Mukhtar, an oil workers’ union leader, described the background of the conflict. He explained that this conflict has become of great importance as a turning point in the period since the collapse of the Soviet Union and as an expression of trade union solidarity. The strike started around demands on wages and working conditions. Management refused to negotiate and instead used brutal government repression against the strikers. As a consequence of the strike, 2,500 workers were sacked. They are only defended by the independent unions and the international support for which the visit of Paul Murphy had been essential. After more than four months the workers are demanding direct negotiations and the reinstatement of the 2,500 sacked workers.

European Parliament hearing in session

Harsh realities

A number of activists from Kazakhstan brought eye-witness accounts from the repression and the intimidation. A worker explained how the children of the oil workers were refused to go on a summer camp and refused access to the schools. Trade union leaders are harassed. A shop steward was killed and the daughter of another union leader was kidnapped, raped and killed. Independent media such as Stan TV is shut down. The lawyer for the oil-workers’ independent trade union was sentenced to 6 years in jail. Her appeal has been rejected.

Esenbek Ukteshbayev is president of the all-Kazakhstan independent trade union federation, Zhentau, and the ‘Socialist Movement Kazakhstan’. He spoke about the development of the independent unions and how the official unions are instruments of the government. The oil workers’ strike is playing an important role in putting the independent unions on the agenda. We need strong working class organisations against the government repression. The workers are determined because they have no other choice; this is a question of surviving. The regime is using the conflict as a test case. It is afraid of the potential of the movement and a further spreading of organised resistance. Therefore they now consciously turn against the leaders of the independent unions and against socialists. For example, a criminal case has been fabricated against Esenbek and Ainur which could see them imprisoned for at least two years. (See articles on this site.)

Ainur Kurmanov explained that this conflict is about more than wages and working conditions. It provokes a discussion on how social relations are organised and how the huge discontent can lead to explosions of anger. Independent trade unions are a first step in organising workers in the fight for their rights. But we have to go further and raise the demand for nationalisation under workers’ control of all major industry, the banks and the vast natural resources of the country to make sure the workers and their families can benefit from this wealth and can also decide on how it is used. The repression of the regime is aimed at maintaining the existing order. They are stepping up the violence and the intimidation; it more and more looks like the bloody Pinochet dictatorship in Chile after the coup of 1973. The struggle of the oil workers is becoming more political and undermines the importance of a federation of independent unions and a workers’ political organisation.

Ainur Kurmanov and supporters

Tanja Niemeier, a political adviser of Paul Murphy in the left fraction GUE/NGL and a member of LSP (CWI in Belgium), spoke about the political importance of the strike. The determination of the workers, despite the repression, is huge.

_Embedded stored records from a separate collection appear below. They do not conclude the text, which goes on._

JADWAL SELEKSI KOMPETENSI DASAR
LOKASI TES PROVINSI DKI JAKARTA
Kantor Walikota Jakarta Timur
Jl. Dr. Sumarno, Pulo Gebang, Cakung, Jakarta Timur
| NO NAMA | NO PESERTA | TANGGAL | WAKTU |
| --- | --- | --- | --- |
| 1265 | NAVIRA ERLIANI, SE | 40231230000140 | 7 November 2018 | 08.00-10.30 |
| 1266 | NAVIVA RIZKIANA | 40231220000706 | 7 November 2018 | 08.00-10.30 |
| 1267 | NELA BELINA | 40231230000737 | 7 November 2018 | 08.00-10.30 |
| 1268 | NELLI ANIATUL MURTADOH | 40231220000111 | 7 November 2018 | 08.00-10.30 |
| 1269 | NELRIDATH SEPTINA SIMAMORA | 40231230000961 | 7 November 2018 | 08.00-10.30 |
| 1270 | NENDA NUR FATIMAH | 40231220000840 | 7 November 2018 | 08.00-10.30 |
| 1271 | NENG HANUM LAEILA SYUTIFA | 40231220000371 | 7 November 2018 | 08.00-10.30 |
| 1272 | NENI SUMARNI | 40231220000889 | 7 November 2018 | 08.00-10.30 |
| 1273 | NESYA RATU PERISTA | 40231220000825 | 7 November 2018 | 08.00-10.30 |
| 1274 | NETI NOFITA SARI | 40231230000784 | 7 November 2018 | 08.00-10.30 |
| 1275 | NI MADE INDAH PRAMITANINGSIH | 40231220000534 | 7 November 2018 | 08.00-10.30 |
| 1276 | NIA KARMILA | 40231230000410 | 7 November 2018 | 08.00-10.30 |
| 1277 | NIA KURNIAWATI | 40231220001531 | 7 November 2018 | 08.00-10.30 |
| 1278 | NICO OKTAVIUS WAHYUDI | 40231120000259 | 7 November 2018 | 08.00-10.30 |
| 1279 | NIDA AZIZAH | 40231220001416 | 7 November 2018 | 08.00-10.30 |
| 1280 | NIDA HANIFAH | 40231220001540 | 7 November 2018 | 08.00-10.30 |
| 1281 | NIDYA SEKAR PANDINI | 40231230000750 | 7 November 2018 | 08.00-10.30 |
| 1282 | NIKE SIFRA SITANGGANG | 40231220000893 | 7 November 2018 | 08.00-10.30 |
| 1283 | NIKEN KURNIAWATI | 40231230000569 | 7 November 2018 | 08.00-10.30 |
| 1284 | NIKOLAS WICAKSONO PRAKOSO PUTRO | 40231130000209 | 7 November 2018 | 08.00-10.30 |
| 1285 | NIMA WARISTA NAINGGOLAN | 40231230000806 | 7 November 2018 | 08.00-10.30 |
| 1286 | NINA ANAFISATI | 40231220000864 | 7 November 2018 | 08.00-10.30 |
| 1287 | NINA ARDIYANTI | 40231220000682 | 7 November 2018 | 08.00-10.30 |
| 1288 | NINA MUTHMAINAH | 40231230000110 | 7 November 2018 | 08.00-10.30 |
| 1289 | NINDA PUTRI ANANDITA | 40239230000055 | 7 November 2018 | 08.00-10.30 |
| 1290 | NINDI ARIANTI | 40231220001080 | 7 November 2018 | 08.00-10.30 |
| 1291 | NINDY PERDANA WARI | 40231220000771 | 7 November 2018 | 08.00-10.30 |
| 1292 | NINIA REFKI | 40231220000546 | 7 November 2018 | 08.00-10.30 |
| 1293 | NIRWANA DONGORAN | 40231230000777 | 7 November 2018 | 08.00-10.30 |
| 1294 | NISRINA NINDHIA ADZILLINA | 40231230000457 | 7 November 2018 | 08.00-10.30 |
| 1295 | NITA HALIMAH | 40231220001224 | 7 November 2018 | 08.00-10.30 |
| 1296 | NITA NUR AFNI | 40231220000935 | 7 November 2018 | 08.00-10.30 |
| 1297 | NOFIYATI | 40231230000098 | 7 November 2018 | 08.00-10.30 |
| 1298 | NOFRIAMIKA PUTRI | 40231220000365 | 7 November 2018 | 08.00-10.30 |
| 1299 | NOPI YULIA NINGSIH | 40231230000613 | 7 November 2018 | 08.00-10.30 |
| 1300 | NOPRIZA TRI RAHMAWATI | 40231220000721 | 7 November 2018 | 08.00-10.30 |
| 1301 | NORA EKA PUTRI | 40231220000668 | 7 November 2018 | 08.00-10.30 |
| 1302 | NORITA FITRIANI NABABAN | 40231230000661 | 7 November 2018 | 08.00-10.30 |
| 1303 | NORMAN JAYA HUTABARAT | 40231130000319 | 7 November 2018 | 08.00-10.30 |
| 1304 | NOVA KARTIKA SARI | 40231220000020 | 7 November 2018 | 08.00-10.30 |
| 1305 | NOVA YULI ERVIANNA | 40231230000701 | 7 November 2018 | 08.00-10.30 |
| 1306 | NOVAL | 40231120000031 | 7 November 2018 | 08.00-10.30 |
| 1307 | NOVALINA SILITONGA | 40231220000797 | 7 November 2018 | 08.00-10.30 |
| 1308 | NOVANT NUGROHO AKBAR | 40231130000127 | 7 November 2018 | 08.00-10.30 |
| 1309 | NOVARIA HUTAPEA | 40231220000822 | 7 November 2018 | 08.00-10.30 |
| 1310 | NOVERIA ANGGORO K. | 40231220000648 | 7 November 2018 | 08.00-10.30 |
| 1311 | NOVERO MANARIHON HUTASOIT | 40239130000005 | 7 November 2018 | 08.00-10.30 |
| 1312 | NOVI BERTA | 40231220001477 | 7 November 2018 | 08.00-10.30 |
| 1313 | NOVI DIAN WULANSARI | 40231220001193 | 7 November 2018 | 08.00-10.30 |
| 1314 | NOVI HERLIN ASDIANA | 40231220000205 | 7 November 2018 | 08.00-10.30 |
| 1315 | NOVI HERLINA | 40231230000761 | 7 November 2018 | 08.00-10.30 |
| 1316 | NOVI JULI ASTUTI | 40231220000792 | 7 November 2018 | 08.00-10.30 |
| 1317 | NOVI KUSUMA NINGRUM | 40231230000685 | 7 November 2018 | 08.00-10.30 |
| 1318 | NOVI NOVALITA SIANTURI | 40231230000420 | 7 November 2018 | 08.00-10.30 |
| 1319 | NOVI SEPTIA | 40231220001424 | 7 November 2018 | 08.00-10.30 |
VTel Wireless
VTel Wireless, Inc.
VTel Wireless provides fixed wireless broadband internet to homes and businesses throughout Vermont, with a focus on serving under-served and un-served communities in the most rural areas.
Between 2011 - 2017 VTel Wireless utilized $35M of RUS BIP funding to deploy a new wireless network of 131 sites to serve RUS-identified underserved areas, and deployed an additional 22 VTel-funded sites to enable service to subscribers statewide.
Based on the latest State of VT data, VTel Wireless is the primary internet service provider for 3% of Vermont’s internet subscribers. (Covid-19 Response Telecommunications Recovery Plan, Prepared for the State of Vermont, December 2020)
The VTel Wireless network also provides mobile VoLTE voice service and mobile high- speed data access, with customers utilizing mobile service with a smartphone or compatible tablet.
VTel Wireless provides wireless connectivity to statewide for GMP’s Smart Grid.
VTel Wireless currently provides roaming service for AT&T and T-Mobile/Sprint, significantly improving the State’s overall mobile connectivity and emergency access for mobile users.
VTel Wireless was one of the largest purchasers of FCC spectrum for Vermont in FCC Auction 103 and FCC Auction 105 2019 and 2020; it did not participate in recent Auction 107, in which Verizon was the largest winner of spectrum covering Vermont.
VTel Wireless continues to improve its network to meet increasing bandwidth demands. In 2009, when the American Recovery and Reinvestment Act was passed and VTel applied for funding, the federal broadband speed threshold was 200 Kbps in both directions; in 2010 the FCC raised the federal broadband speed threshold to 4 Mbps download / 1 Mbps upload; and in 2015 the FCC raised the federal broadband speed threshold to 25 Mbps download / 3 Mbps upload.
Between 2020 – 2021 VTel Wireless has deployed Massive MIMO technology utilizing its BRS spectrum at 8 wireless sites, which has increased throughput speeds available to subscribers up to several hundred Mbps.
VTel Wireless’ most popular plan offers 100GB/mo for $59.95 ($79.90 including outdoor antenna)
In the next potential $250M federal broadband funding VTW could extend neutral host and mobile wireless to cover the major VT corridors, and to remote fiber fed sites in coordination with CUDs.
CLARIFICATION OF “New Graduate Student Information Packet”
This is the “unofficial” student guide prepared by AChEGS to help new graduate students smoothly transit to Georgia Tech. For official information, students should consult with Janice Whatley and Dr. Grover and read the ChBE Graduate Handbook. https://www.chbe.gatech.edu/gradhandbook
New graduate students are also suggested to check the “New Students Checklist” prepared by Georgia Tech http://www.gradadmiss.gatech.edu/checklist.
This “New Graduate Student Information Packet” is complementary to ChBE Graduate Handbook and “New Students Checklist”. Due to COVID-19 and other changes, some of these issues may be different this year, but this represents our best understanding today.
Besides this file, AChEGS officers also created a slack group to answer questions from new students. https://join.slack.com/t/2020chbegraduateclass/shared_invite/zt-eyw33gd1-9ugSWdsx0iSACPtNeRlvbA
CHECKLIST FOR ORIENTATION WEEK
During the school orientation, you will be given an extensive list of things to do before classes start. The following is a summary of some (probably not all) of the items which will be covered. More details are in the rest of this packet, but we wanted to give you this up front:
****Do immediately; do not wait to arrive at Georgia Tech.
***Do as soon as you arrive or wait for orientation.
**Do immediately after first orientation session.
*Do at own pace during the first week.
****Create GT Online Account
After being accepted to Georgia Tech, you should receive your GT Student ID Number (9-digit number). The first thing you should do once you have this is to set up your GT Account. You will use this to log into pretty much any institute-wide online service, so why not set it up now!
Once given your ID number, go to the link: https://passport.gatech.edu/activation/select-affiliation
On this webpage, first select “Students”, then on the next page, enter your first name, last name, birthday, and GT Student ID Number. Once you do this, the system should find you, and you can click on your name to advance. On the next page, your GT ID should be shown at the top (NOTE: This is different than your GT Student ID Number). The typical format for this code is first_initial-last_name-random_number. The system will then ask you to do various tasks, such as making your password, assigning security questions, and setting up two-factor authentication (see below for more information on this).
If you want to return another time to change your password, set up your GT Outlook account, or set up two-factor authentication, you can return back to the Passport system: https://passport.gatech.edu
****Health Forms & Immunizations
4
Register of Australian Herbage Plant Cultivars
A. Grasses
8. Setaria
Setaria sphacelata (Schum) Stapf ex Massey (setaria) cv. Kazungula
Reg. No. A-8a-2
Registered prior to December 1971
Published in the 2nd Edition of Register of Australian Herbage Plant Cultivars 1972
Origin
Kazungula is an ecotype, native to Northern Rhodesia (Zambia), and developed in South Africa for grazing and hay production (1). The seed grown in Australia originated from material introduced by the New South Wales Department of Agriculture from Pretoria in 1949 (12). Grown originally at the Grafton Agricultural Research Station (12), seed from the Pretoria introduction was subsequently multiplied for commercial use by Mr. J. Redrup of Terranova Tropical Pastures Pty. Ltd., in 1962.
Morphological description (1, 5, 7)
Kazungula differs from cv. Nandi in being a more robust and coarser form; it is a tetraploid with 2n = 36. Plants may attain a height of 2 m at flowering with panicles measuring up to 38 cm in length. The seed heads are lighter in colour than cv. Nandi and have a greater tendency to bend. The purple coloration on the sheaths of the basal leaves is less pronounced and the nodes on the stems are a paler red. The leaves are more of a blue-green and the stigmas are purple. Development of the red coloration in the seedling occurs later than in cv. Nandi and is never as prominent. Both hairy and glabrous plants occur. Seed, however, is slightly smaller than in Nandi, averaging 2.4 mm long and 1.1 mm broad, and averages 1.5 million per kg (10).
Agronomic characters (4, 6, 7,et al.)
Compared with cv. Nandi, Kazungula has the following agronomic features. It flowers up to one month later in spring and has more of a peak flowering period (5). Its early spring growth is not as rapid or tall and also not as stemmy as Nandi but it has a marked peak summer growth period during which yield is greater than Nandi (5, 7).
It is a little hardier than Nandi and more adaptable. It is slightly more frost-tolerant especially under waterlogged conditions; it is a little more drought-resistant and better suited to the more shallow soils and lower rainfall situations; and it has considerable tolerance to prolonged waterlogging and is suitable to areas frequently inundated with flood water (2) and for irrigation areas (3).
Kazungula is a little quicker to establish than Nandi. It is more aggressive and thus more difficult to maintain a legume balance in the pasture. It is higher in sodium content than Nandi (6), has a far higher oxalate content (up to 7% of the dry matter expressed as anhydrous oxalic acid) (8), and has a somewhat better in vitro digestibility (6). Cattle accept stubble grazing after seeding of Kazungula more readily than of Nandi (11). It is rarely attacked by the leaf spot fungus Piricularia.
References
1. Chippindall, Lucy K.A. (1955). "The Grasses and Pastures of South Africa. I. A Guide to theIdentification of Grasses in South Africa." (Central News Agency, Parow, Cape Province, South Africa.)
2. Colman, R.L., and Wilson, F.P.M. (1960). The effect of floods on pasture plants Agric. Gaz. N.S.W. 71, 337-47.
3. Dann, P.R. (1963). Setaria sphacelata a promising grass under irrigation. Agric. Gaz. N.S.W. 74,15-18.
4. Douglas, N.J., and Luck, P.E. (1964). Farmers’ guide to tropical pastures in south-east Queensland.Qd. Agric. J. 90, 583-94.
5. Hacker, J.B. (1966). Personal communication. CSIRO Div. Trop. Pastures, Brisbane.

The workers receive threatening text messages and some threats are also carried out. Houses are burned down, activists or family members killed. To continue the struggle we need international solidarity and for nationalisation and planning under workers’ control. That is the only way to organise production in the interests of the workers and to establish really democratic participation. Workers have lost their fear of fighting against the bosses and the regime. Enough is enough, a going back to what was before will not be possible.

The hearing also took a contribution from an activist from Uzbekistan who showed pictures of child labourers in the cotton industry. The European authorities remain blind towards these abuses. The hearing was an opportunity to make this scandal known.

Solidarity campaign

The European institutions of the capitalist establishment present themselves as the ‘international community’. However they do not defend the interests of the other ‘international community’ – the majority of the worlds’ population – the working and poor people. The declarations on human rights are limited to interventions in different parliaments. At the same time they try to consolidate and strengthen trade relations with governments to obtain access to natural resources. In this pursuit, dictatorships, repression and child labour are no obstacle.

We shouldn’t be fooled. We need to build our own contacts and international campaign. The hearing in the European Parliament was a useful event for this. The movement in Kazakhstan is important because of its potential, the fact that discontent is organised in independent unions who have a broad support. When workers and poor people lose their fear to protest, this can quickly lead to explosions. This was already seen in North Africa and the Middle East. The ruling cliques understand the dangers but can only turn to repression.

We have to support the oil workers in Kazakhstan and make their fight known. It was therefore very useful to have some Belgian trade union militants from the oil sector present at the meeting. They heard about the situation directly from their Kazakh colleagues and comrades so that they can take up the issue in Belgium. On Friday this week the Belgian CWI-section also plans a solidarity action in front of the European Championship qualifying football game between Belgium and Kazakhstan.